There are several critical requirements that must be satisfied to ensure that employee shareholder status is obtained, and thereby the tax breaks for the employee shareholder and fewer employment rights for the employer to worry about. One of these essentials is that the shares given to the employee are worth at least £2,000 at the date of issue, so the accurate valuation of shares will be key. Assuming that employee shareholder shares are most likely to be used by private companies, the expense of obtaining a professional valuation (and the risk of not obtaining one) made it even less likely that such companies would use this new status.
In the nick of time, HM Revenue & Customs has recently announced a procedure for agreeing the value of a share in a company intending to create employee shareholders “for tax purposes” (and presumably no other purpose, such as ensuring that employee shareholder status is achieved).
HMRC have confirmed to us that:
- The procedure will be much like agreeing a share value for the purposes of granting an Enterprise Management Incentive (EMI) option.
- HMRC will publish a form on which to make these applications, which they hope will be available by the end of August (unfortunately somewhat late, since it is supposed to be possible to enter into employee shareholder agreements from 1 September).
- As for EMI valuations, supporting documents and information will have to be provided.
- The procedure has been put in place to ensure that the employee can have comfort as to his tax position before he becomes an employee shareholder.
- The letter of agreement will specify the actual market value (AMV), which takes into account any restrictions on the shares, and the unrestricted market value (UMV), which disregards them.

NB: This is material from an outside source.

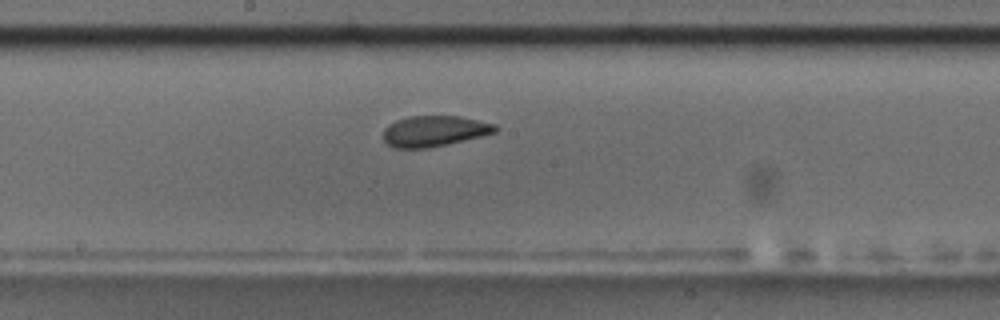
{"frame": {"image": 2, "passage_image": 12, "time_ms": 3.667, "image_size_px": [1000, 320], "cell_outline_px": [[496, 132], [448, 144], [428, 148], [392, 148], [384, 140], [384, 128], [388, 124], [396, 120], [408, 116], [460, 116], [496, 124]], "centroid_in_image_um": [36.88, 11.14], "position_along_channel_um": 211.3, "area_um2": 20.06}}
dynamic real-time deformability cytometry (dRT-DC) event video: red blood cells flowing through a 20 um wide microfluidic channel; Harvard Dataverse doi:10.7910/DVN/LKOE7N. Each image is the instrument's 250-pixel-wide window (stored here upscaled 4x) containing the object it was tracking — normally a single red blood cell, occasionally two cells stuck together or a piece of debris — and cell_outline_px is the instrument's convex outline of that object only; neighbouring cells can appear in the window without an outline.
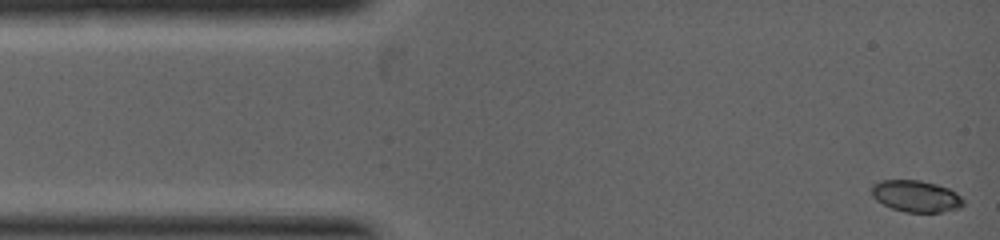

- AMV will be for the purposes of the employee knowing how much (if any) income tax he will have to pay upfront when the shares are issued to him. Or, put another way, how many of his employee shareholder shares are within the £2,000 income tax-free limit.
- UMV will be for the purposes of assessing how many of the shares the employee receives fall within the £50,000 upper limit – that is, how many shares he can dispose of before incurring a charge to capital gains tax.
Employee shareholder status is still receiving a rough ride, with the Liberal Democrats’ recent announcement that they would repeal the legislation: LD paper on taxation*. It remains to be seen whether this new procedure helps companies venture into the brave new world of employee shareholder status.
* Since this post was written, the libdems.org.uk site link to the LD paper on taxation has either been moved or removed. The paper was previously available at: libdems.org.uk/siteFiles/resources/docs/conference/2013%20Autumn/Policy/111%20-%20Fairer%20Taxes.pdf.